Amendment Could Save Thousands of Drug Traffickers on Death Row in Iran
An Iranian parliamentary committee has voted to eliminate the death penalty for drug traffickers. If approved by Parliament and the Council of Guardians, the amendment could save thousands of people currently on death row.
“During the course of the deliberations to amend the law to combat drugs, members of the Legal and Judicial Affairs Committee in Parliament today voted to eliminate the death penalty as a punishment for carrying drugs of any kind or amount,” said spokesman Hassan Norouzi, in an interview with the hardline Fars News Agency on March 12, 2017.
“This legislation would be retroactive and those who have been sentenced to death for carrying drugs will be eligible and their sentence will be commuted,” he added.

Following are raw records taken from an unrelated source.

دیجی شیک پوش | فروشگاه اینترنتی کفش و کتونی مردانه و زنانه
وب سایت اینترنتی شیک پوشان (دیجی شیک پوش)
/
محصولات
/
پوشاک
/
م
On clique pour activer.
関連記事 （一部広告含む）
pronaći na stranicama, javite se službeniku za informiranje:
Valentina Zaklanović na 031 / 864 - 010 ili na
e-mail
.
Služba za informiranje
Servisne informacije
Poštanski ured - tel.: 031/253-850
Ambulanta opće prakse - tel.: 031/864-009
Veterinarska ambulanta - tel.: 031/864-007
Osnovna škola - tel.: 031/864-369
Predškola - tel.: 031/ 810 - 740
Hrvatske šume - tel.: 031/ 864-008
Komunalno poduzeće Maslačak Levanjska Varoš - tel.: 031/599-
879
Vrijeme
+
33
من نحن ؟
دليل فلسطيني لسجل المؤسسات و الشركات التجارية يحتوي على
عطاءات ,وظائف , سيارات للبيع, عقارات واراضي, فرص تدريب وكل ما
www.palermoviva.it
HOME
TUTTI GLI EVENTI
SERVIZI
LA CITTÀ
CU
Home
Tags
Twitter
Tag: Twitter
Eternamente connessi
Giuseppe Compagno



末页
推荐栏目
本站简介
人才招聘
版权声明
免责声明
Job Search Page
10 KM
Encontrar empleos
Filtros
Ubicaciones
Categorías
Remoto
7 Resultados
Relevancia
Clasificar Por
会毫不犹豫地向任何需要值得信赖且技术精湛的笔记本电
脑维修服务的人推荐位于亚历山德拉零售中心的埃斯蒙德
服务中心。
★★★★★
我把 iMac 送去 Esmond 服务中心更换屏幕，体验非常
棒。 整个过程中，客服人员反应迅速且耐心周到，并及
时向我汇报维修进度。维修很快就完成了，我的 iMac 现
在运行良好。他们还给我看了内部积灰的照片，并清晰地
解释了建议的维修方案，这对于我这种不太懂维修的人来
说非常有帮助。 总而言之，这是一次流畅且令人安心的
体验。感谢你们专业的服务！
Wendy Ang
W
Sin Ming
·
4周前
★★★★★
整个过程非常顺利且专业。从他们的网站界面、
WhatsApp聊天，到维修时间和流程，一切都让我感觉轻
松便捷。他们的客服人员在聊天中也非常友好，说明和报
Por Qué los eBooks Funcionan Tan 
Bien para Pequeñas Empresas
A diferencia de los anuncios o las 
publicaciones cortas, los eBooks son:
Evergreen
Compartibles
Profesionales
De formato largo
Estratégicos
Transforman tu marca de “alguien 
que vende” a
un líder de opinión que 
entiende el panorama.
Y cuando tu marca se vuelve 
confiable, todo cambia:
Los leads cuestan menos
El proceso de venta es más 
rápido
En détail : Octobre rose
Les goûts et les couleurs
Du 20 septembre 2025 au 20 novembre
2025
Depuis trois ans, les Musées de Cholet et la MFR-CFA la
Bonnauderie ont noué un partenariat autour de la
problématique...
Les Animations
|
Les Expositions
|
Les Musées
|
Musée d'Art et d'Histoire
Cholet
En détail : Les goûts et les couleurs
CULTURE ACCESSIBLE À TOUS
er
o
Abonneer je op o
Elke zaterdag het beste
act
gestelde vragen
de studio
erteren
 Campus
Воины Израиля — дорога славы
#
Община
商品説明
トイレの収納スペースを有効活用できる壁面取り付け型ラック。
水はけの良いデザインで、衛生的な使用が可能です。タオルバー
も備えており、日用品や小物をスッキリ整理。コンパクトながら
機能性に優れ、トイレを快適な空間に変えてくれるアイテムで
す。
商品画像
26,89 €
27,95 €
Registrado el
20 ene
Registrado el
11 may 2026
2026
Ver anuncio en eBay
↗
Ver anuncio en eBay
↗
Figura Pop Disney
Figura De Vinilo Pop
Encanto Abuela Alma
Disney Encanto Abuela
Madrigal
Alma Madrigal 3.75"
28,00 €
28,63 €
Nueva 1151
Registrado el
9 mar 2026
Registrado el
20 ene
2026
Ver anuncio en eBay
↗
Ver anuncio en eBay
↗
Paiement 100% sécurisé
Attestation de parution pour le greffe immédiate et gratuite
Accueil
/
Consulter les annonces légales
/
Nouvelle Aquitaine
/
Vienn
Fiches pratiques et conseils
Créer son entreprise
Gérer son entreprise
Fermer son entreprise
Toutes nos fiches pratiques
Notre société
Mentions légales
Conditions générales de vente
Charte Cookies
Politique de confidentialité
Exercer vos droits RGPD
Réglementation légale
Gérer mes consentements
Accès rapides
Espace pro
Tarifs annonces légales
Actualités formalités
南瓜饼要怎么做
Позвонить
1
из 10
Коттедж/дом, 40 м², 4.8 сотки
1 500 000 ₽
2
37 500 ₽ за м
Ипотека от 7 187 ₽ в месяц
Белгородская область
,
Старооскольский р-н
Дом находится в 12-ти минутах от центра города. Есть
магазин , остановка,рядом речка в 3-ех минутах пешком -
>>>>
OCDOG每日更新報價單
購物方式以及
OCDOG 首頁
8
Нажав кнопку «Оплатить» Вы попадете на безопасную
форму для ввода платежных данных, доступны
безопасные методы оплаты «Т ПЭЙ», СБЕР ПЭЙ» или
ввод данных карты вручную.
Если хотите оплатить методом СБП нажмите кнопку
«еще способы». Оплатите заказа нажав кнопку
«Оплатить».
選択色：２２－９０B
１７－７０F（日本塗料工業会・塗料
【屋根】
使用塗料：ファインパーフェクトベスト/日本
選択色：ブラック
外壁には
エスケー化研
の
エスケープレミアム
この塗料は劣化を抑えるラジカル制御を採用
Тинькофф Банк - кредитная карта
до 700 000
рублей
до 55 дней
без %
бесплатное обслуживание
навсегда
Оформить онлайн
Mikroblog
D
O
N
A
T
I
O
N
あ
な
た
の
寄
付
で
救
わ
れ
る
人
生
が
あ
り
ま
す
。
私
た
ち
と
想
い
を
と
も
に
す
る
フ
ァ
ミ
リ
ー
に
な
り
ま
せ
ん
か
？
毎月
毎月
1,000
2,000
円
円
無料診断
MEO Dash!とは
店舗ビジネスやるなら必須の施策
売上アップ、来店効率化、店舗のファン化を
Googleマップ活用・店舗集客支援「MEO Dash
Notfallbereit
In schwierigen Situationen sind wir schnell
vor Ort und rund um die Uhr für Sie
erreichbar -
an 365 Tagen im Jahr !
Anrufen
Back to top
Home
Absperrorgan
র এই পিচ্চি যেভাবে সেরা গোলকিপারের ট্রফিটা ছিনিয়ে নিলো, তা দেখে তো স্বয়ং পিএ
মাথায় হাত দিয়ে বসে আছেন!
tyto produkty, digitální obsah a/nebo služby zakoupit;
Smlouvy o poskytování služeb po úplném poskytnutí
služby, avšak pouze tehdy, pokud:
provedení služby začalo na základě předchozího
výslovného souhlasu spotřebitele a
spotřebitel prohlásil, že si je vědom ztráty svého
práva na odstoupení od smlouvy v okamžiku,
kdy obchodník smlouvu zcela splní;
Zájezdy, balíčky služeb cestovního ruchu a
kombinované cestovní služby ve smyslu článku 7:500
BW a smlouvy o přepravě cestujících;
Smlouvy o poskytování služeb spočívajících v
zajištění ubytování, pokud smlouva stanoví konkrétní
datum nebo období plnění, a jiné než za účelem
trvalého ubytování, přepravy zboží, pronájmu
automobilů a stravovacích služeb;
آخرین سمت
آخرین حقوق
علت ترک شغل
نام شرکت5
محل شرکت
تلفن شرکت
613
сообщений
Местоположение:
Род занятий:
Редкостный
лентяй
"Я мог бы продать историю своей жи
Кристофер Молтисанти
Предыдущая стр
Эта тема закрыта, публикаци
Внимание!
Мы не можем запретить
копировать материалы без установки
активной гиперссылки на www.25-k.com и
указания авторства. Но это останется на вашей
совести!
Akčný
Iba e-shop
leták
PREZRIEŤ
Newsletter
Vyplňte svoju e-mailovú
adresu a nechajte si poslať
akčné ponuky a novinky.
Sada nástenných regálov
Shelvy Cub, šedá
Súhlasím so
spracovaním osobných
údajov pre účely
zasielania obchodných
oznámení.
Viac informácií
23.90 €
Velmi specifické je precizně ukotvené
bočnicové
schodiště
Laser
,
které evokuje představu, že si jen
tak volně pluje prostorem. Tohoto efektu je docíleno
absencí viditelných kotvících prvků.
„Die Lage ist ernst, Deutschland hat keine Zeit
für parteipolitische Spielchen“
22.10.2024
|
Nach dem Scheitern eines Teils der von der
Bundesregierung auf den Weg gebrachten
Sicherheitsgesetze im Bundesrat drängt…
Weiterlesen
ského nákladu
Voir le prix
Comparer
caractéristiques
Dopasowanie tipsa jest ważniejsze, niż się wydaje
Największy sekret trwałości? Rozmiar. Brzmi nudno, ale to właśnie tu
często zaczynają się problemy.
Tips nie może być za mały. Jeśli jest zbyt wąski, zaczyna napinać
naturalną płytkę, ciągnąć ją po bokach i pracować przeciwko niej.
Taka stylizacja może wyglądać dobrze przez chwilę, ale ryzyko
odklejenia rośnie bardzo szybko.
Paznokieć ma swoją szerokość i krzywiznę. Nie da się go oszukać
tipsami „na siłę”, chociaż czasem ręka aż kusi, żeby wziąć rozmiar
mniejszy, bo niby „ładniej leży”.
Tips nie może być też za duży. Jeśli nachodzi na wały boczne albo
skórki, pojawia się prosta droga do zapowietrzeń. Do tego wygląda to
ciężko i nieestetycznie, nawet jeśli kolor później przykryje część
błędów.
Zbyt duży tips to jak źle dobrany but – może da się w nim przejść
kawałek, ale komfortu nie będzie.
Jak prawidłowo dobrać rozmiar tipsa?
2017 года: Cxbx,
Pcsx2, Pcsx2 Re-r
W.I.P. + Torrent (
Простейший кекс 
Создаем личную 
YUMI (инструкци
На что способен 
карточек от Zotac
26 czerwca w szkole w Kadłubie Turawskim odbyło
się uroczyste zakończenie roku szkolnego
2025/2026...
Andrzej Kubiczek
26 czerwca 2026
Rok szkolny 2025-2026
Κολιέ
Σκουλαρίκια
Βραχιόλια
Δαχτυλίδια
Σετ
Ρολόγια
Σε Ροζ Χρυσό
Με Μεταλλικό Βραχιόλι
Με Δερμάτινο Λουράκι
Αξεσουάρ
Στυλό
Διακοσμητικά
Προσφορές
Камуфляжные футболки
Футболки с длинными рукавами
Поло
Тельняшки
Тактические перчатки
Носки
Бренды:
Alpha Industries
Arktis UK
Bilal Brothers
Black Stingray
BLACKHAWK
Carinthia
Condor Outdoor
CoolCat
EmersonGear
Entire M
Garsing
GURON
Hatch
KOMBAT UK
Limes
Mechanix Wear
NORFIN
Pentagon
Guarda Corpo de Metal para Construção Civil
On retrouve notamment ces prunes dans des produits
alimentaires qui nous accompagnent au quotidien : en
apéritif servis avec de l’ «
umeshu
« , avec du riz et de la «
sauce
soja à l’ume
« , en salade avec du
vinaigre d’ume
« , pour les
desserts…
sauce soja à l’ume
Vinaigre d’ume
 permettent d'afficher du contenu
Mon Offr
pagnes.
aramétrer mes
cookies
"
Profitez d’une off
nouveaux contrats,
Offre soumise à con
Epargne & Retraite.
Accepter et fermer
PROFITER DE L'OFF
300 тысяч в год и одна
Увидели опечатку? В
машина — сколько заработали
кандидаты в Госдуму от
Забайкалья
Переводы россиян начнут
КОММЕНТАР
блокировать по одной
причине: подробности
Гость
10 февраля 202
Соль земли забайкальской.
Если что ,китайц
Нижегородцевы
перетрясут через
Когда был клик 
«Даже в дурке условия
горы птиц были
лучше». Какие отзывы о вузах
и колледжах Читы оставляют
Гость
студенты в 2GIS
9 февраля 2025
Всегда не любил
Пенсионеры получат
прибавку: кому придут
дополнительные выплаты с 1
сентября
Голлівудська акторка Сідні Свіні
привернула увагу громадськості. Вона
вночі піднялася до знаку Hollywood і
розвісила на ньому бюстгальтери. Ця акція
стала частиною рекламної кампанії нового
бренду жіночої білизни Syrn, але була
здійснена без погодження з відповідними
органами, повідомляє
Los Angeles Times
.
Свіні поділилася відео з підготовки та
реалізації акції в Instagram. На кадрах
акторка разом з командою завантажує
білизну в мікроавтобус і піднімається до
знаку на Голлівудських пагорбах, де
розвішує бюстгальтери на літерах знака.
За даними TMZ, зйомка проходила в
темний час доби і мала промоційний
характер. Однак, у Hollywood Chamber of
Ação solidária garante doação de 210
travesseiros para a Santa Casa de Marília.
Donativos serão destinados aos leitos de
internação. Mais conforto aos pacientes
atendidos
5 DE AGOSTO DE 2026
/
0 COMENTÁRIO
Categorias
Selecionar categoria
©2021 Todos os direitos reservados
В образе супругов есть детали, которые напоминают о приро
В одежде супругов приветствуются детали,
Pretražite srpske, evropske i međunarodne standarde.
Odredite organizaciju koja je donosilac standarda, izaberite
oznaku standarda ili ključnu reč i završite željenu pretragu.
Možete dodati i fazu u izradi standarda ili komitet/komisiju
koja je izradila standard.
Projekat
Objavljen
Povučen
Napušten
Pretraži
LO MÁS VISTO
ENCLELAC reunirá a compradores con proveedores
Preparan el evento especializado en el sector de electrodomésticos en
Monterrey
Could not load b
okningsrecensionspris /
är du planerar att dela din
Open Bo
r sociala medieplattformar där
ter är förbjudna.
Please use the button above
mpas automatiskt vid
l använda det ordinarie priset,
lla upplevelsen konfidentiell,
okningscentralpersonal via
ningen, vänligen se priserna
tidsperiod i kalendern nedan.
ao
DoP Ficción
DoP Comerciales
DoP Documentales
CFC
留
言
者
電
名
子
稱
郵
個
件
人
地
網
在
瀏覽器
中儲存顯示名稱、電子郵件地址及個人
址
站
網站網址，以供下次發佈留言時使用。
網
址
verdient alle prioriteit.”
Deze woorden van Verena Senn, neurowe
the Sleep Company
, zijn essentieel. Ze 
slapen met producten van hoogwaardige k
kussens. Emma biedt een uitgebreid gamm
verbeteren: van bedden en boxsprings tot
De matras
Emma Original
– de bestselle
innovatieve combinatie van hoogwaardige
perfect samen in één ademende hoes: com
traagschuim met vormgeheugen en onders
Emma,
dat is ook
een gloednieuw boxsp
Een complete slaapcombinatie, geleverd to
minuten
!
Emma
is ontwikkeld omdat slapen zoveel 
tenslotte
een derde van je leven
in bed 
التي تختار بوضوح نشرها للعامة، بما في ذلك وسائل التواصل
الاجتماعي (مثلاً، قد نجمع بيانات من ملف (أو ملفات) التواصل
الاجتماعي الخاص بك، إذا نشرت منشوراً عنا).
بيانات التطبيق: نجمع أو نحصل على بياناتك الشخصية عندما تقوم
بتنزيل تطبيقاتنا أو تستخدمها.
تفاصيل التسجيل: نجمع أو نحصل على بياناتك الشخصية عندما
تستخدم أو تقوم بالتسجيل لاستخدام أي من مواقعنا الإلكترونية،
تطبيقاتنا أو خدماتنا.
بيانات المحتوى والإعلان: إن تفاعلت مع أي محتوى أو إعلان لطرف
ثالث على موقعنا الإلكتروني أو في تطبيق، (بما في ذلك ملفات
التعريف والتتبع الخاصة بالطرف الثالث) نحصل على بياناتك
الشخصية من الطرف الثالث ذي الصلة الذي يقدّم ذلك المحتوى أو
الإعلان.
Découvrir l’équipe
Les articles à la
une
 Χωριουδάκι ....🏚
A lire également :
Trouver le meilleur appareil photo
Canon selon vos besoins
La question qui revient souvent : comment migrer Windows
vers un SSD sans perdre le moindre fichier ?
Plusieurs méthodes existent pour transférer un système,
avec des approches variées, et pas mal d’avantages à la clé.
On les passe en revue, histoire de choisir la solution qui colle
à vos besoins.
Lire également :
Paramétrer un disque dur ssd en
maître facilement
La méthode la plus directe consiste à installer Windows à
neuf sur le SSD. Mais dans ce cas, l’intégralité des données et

The convicts would instead be sentenced to between five and 10 years in prison with no right to appeal, said Norouzi.
The proposed revision must be approved by Parliament and the Council of Guardians, which must certify that the law conforms to the Constitution and Islam, before the new law can go into effect.
Initially, the amendment included revisions to Article 46 of the Law Against Drug Trafficking, which made the death penalty applicable for “organized drug lords,” “armed trafficking,” “repeat offenders” and “bulk drug distributors.”
The committee has decided, however, that convicts should not be executed based on the quantity or type of drugs they traffic.
In November 2016, when the amendment was referred to the committee with the support of a large majority of members of Parliament (147 voted yes, 21 voted no, 4 abstained), Norouzi said that some 5,000 prisoners were on death row and “90 percent of them are between the ages of 20 and 30-years-old and are first-time offenders.”
“The majority of executions are for drug-trafficking crimes and the Western countries and international organizations are taking political advantage of (the situation),” said MP Ezatollah Yousefian, in a parliamentary debate on November 23, 2016.
“This is extremely costly for our country,” he added. “Those who are being condemned to death are not traffickers in the true sense. The real traffickers are those who are managing the drug trade from hotels rooms in Ankara and Istanbul.”
Iran has been widely criticized by international human rights organizations for maintaining one of the highest execution rates per capita. The judiciary in particular has come under pressure to end capital punishment for petty drug offenses.
“Despite an initial slowdown in executions in the first months of 2016, authorities had executed at least 203 individuals by October 25,” said Human Rights Watch in its 2016 country report on Iran.
“Human rights groups, however, report that the number might be as high as 437, with most executions taking place in the second half of the year,” added the report. “According to government authorities, individuals convicted of drug charges constitute the majority of those executed in the country.”
Despite growing calls to restrict the death penalty, Judiciary Chief Sadegh Larijani has maintained his hardline position.
“We don’t think that the laws concerning drug trafficking are revelations from God,” he said on September 29, 2016. “They are man-made laws that have not had perfect results.”
“But it’s wrong to say that executions have had no effect,” he added. “If the judiciary had not been strict, we would have been in a far worse situation.”
Deliberations on the amendment are currently occurring at the committee stage.